Yoon-Hee ne panique pas, elle a déjà utilisé ce skill plusieurs fois. Autour d’elle, ce ne sont pas des lumières, mais des instants de vie, qui passent à une vitesse folle car toutes les vies de la jeune femme défilent. Toutes celles qui auraient pu être, et qui seront peut-être. Chronos est tout-puissant. Dieu des possibles, il peut lui montrer toutes les versions d’elle-même. Toutes les fois où elle a fait un choix, une différente ligne temporelle s’est créée. Elle a déjà feuilleté en détails chaque timeline, visité toutes les temporalités dans l’espoir que dans l’une d’elles, le futur qu’elle connaît est différent. Mais aucune ne la satisfait.
Elle ralentit le flot des vies d’une main, caresse une lumière du bout des doigts et elle zoome sur cette version d’elle. Yoon-Hee n’a jamais quitté sa famille, est restée une femme sérieuse, qui a un travail et un mari aimant. Quand le jeu des éternels se déclenche, elle choisit la divinité protectrice qui lui paraît le plus familière, celle qui lui permettra de défendre ce à quoi elle tient. Le roi des dieux, Zeus. Le Grec est choisi par beaucoup, dans chaque timeline. Tout pays occidental connaît bien cette mythologie. Et à partir de ce choix, tout part à vau-l’eau. La guerrière aux éclairs meurt quelques mois plus tard contre Méduse. La timeline s’arrête violemment sur une dernière image. La foudre s’efface et aucun dieu n’apparaît, la jeune femme se transforme en pierre, au milieu de dizaines d’autres joueurs.
Dans une autre vie, elle a choisi Kali, déesse de la destruction, et survit des années dans le jeu. Ses équipements sont d’une qualité inégalée, sa puissance est impressionnante. Yoon-Hee sanglote quand elle voit qui l’accompagne partout. Dans cette vie aussi, Seulgi a choisi Zeus, et il n’a pas trahi tout de suite. Elle zoome sur cette timeline pour se rappeler ce qui n’a pas été, et se souvient pourquoi celle-ci, comme les autres, se termine mal. Alors que les deux guerrières viennent à bout de Surtur, le géant de feu de la mythologie nordique, une fenêtre de jeu les félicite d'avoir atteint un tel rang. Elles ne sont plus que deux, et c’était le dernier monde avant d’atteindre l’Olympe. Enfin, le jeu va se terminer. Mais Seulgi s’écroule, en proie à une immense douleur. Alors que cette Yoon-Hee s’inquiète de sa santé, elle est traversée par une main entourée de foudre. Quand elle s’écroule, elle voit les yeux de son amie, remplis d’éclairs et d’une lumière blanche. C’est Zeus qui la remercie pour lui avoir emmené son nouveau corps.

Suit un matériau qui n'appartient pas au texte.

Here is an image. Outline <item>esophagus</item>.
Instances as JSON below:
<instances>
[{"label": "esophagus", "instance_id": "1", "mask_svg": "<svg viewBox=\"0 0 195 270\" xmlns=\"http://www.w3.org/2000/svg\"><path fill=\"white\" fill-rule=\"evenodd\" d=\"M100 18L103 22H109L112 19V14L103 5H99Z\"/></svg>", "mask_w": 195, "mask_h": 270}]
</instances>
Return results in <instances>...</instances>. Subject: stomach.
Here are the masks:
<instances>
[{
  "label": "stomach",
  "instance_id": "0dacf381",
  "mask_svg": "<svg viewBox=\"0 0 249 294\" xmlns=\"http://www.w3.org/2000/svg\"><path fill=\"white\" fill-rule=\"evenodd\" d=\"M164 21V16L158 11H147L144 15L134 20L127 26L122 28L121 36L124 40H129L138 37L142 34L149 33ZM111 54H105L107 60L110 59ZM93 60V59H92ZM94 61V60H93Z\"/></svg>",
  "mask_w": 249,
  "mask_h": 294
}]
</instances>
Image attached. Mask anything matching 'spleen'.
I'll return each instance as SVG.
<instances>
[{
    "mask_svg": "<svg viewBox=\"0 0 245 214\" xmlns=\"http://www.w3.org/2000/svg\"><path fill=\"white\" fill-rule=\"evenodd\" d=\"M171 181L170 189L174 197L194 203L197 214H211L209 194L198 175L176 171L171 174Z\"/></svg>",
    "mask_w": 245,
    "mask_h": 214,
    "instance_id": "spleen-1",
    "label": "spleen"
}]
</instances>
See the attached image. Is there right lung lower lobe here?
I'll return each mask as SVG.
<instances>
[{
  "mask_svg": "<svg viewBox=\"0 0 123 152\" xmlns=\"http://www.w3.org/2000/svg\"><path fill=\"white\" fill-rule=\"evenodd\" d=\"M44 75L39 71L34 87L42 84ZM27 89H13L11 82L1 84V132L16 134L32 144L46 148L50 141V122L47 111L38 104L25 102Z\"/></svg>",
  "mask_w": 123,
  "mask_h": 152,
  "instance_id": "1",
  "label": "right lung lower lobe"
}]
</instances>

La Coréenne rejette la timeline qui part avec les autres dans l’immensité du flot du temps. Elle le sait, il se passe la même chose dans de nombreuses lignes temporelles. Zeus, ou un autre dieu, finit toujours par prendre le corps des gagnants ou d’un joueur particulièrement intéressant. Ils continuent le jeu après avoir pris le contrôle et la vie de la personne. Beaucoup ont résisté, mais aucun n’a pu battre la toute puissance du roi de l’Olympe. C’est là qu’est tout le drame du Jeu. Les humains sont entraînés dans des épreuves dont la seule récompense est l’annihilation de toute liberté. La jeune femme a visité des souvenirs de milliers de vies, aucune de ses doubles n’a gagné sur Zeus. Elles sont déjà si peu à arriver au moment où Zeus s’intéresse à elles… Chronos qui regarde avec elle ne peut qu’approuver sa frustration. Il sait qu’observer ces lignes de temps est frustrant.
— Tu ne les regardes jamais… ces autres timelines…, dit-il le plus doucement possible.
Yoon-Hee se tourne vers lui, son visage transpirant le dégoût.
— Tu sais bien pourquoi je ne le fais pas. Il n’y a aucun espoir dans celles-ci. Je ne veux pas en entendre parler.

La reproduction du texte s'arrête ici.